» EXERCISE DESCRIPTION
Set out the lines of every item below as a Markdown table with the columns "No." and "Text", numbering the rows and leaving out blank lines. Leave the pictures out of the table.

» RECORDS SHOWN
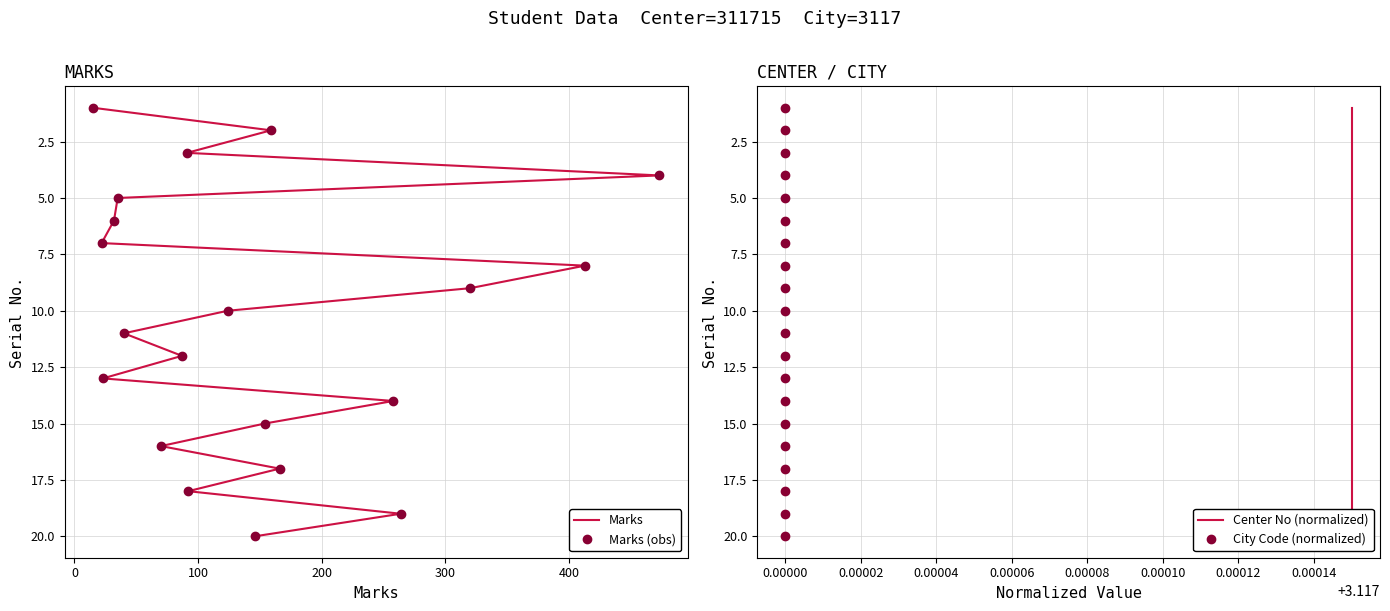

True or false: City Code (normalized) and Marks intersect in this chart.

False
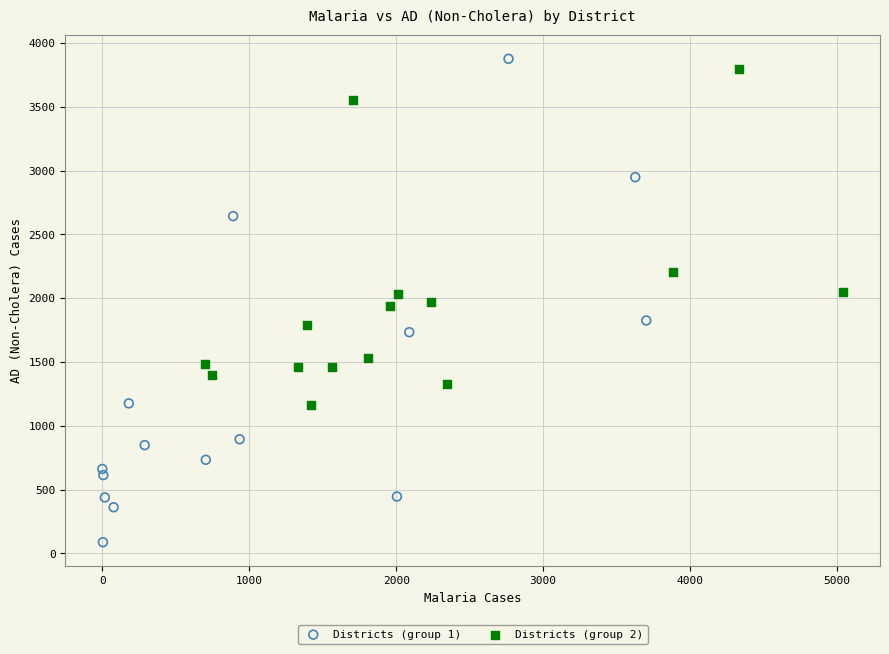

Which series has the largest Y range (max minus min)?

Districts (group 1)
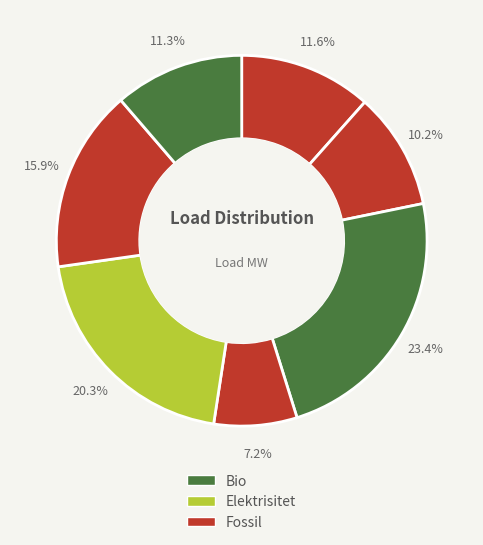

How many segments does this pie chart have?

7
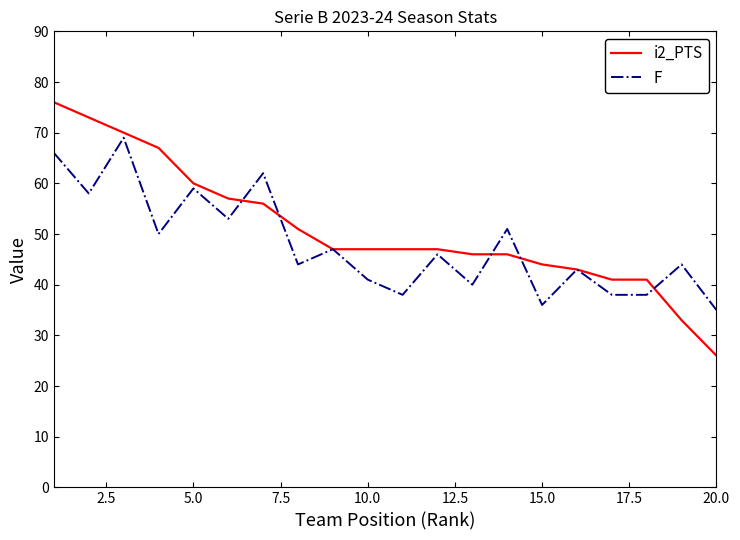

Rank the series by their maximum value, from lowest to highest.

F, i2_PTS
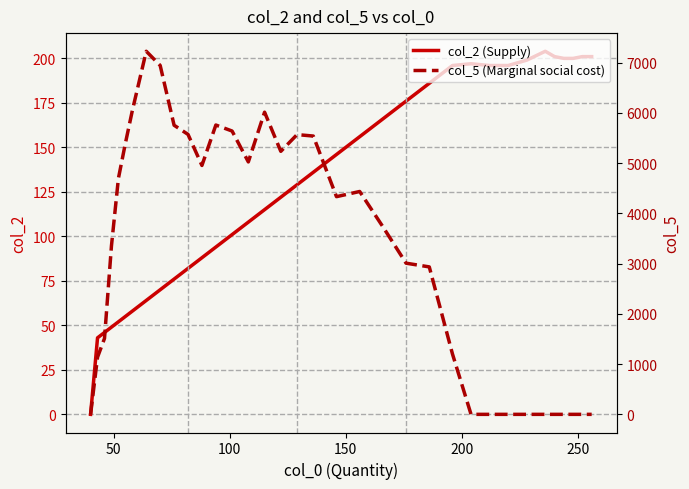

Is the value of col_2 (Supply) at 17 greater than the value of col_5 (Marginal social cost) at 10?

No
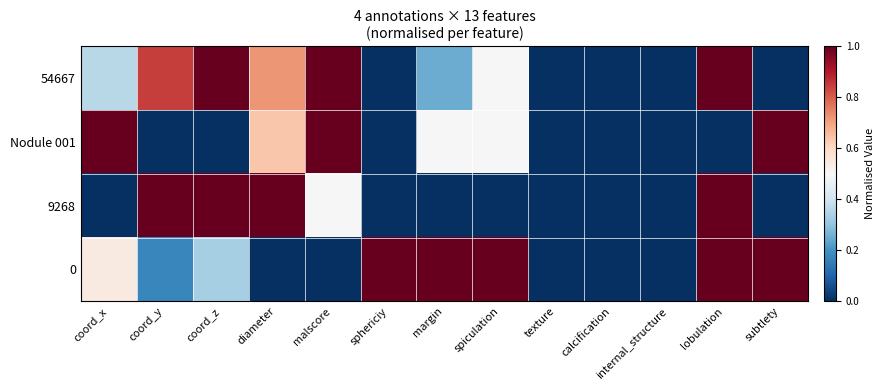

Rank the series by their maximum value, from lowest to highest.

54667, Nodule 001, 9268, 0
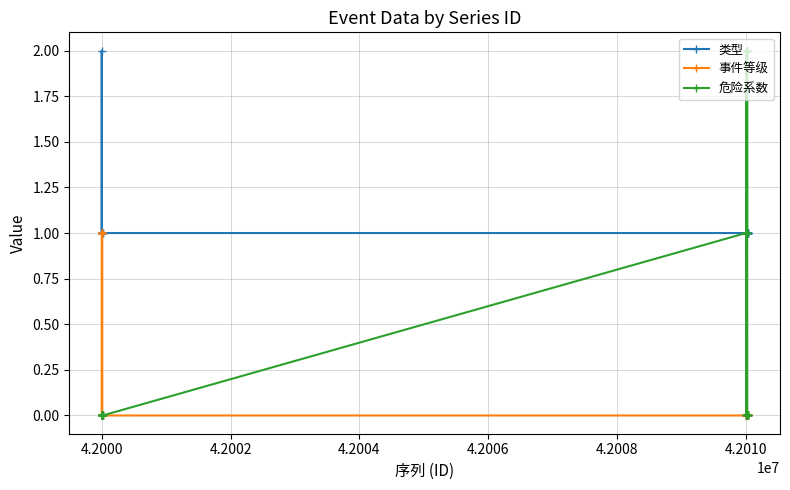

How many distinct data groups are displayed?

3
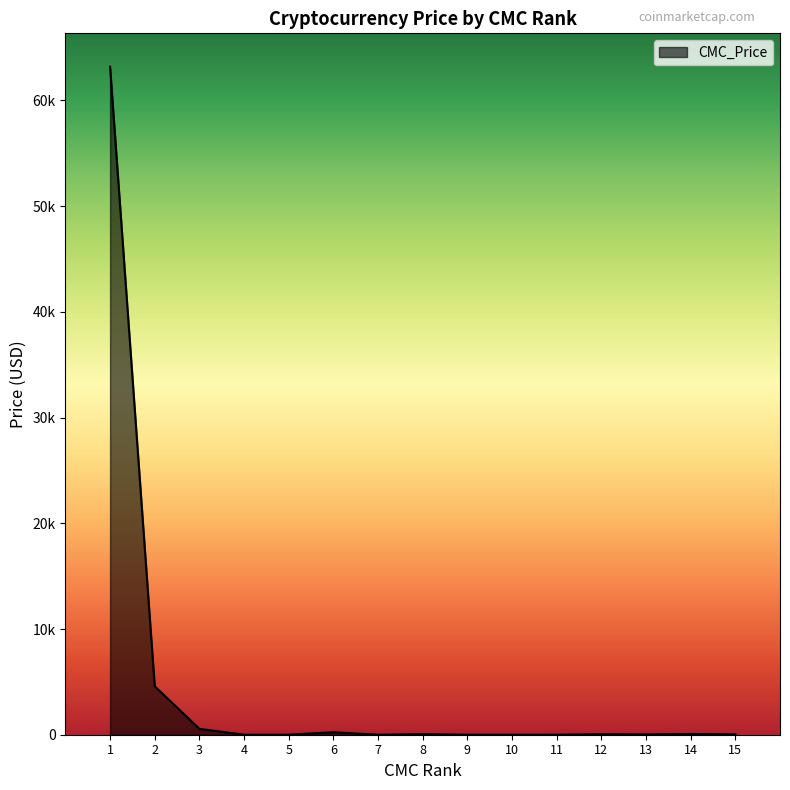

True or false: the data shows 26.6 at 13.

True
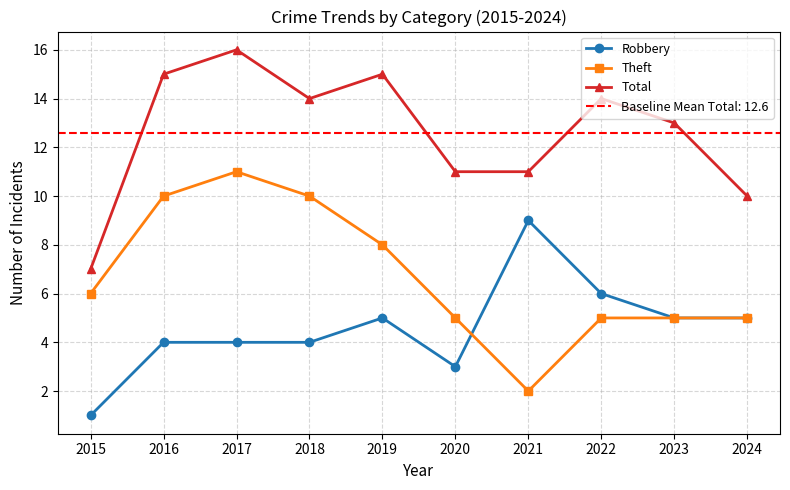

The value of Total at 2022 is 7. True or false?

False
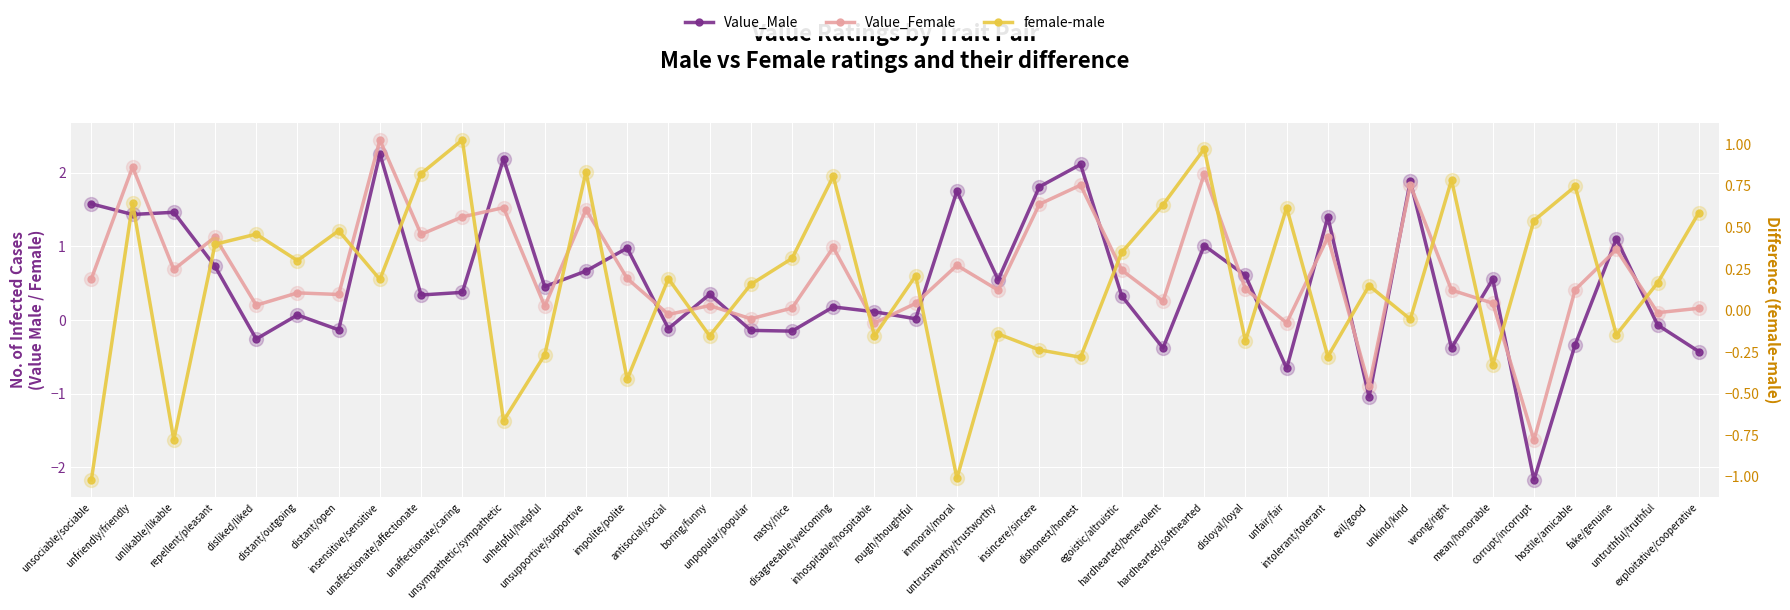

What is the highest value of the Value_Male series?

2.3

» SOLUTION TO THIS EXERCISE
| No. | Text |
|---|---|
| 1 | True or false: City Code (normalized) and Marks intersect in this chart. |
| 2 | False |
| 3 | Which series has the largest Y range (max minus min)? |
| 4 | Districts (group 1) |
| 5 | How many segments does this pie chart have? |
| 6 | 7 |
| 7 | Rank the series by their maximum value, from lowest to highest. |
| 8 | F, i2_PTS |
| 9 | Is the value of col_2 (Supply) at 17 greater than the value of col_5 (Marginal social cost) at 10? |
| 10 | No |
| 11 | Rank the series by their maximum value, from lowest to highest. |
| 12 | 54667, Nodule 001, 9268, 0 |
| 13 | How many distinct data groups are displayed? |
| 14 | 3 |
| 15 | True or false: the data shows 26.6 at 13. |
| 16 | True |
| 17 | The value of Total at 2022 is 7. True or false? |
| 18 | False |
| 19 | What is the highest value of the Value_Male series? |
| 20 | 2.3 |